**EXERCISE PROMPT**
The line containing "Page size: 1275x1650." marks the end: write out exactly every line from the first line of the data below through that line, and only those.

**ENTRIES PROVIDED**
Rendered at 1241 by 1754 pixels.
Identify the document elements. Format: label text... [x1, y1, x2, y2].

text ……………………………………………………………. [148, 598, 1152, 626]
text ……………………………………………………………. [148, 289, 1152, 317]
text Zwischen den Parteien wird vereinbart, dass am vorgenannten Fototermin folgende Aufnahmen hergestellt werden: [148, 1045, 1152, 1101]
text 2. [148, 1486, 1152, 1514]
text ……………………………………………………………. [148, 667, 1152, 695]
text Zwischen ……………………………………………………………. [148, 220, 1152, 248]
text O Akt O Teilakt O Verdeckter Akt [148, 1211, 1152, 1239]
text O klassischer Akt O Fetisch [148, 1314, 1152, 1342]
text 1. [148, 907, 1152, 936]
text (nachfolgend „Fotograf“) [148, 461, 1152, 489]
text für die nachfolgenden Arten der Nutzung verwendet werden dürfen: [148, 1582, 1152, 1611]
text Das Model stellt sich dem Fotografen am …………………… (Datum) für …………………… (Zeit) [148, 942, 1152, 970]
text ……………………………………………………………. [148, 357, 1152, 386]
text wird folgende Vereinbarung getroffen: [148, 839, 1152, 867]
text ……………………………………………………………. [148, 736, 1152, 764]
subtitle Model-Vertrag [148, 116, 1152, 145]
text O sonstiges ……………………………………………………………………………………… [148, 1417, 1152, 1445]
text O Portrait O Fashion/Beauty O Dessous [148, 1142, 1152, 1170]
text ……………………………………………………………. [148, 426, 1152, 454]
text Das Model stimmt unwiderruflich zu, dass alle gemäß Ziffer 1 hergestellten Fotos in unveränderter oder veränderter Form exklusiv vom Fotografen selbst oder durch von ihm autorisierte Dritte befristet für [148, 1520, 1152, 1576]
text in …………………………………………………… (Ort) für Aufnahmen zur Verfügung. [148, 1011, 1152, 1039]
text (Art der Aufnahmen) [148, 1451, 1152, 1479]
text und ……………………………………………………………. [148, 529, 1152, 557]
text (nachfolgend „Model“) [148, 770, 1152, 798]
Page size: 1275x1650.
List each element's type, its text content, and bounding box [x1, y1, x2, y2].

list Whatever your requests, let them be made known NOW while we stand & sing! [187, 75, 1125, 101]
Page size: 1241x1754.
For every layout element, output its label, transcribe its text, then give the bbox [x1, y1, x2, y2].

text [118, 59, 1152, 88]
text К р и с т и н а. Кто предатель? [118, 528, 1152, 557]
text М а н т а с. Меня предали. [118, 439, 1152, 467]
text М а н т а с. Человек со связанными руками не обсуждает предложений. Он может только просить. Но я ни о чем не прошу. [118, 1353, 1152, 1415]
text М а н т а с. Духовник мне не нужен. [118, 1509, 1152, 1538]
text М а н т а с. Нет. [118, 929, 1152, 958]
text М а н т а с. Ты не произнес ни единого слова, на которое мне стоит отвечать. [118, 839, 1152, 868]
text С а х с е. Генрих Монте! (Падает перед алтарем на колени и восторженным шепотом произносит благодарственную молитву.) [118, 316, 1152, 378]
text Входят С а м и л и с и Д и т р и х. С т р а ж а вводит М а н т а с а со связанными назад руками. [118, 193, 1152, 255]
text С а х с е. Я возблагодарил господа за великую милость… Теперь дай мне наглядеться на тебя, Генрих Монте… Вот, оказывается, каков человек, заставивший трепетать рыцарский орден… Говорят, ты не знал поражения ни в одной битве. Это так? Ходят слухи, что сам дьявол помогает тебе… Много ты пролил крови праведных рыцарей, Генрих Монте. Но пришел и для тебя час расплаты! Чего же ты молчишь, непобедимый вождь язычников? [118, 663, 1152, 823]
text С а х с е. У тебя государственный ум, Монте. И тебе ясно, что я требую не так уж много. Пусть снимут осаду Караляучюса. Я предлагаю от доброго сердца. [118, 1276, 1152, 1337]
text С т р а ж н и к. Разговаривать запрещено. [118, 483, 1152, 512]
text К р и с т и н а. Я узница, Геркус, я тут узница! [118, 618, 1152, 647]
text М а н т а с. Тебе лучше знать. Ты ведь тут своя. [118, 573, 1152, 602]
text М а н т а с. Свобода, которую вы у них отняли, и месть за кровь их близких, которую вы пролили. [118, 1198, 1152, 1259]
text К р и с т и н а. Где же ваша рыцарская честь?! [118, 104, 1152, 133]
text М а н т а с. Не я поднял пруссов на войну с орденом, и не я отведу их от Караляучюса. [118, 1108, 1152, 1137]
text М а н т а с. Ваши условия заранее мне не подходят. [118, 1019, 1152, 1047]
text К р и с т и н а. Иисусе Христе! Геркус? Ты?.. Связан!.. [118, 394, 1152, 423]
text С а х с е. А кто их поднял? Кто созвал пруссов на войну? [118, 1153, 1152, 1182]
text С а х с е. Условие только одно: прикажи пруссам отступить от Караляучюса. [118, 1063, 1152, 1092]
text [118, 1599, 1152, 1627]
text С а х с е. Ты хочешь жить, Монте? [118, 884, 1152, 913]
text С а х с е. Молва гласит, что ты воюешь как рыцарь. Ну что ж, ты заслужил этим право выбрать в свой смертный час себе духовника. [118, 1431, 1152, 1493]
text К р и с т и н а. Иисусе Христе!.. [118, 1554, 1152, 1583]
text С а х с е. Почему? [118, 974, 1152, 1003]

**WORKED SOLUTION**
Rendered at 1241 by 1754 pixels.
Identify the document elements. Format: label text... [x1, y1, x2, y2].

text ……………………………………………………………. [148, 598, 1152, 626]
text ……………………………………………………………. [148, 289, 1152, 317]
text Zwischen den Parteien wird vereinbart, dass am vorgenannten Fototermin folgende Aufnahmen hergestellt werden: [148, 1045, 1152, 1101]
text 2. [148, 1486, 1152, 1514]
text ……………………………………………………………. [148, 667, 1152, 695]
text Zwischen ……………………………………………………………. [148, 220, 1152, 248]
text O Akt O Teilakt O Verdeckter Akt [148, 1211, 1152, 1239]
text O klassischer Akt O Fetisch [148, 1314, 1152, 1342]
text 1. [148, 907, 1152, 936]
text (nachfolgend „Fotograf“) [148, 461, 1152, 489]
text für die nachfolgenden Arten der Nutzung verwendet werden dürfen: [148, 1582, 1152, 1611]
text Das Model stellt sich dem Fotografen am …………………… (Datum) für …………………… (Zeit) [148, 942, 1152, 970]
text ……………………………………………………………. [148, 357, 1152, 386]
text wird folgende Vereinbarung getroffen: [148, 839, 1152, 867]
text ……………………………………………………………. [148, 736, 1152, 764]
subtitle Model-Vertrag [148, 116, 1152, 145]
text O sonstiges ……………………………………………………………………………………… [148, 1417, 1152, 1445]
text O Portrait O Fashion/Beauty O Dessous [148, 1142, 1152, 1170]
text ……………………………………………………………. [148, 426, 1152, 454]
text Das Model stimmt unwiderruflich zu, dass alle gemäß Ziffer 1 hergestellten Fotos in unveränderter oder veränderter Form exklusiv vom Fotografen selbst oder durch von ihm autorisierte Dritte befristet für [148, 1520, 1152, 1576]
text in …………………………………………………… (Ort) für Aufnahmen zur Verfügung. [148, 1011, 1152, 1039]
text (Art der Aufnahmen) [148, 1451, 1152, 1479]
text und ……………………………………………………………. [148, 529, 1152, 557]
text (nachfolgend „Model“) [148, 770, 1152, 798]
Page size: 1275x1650.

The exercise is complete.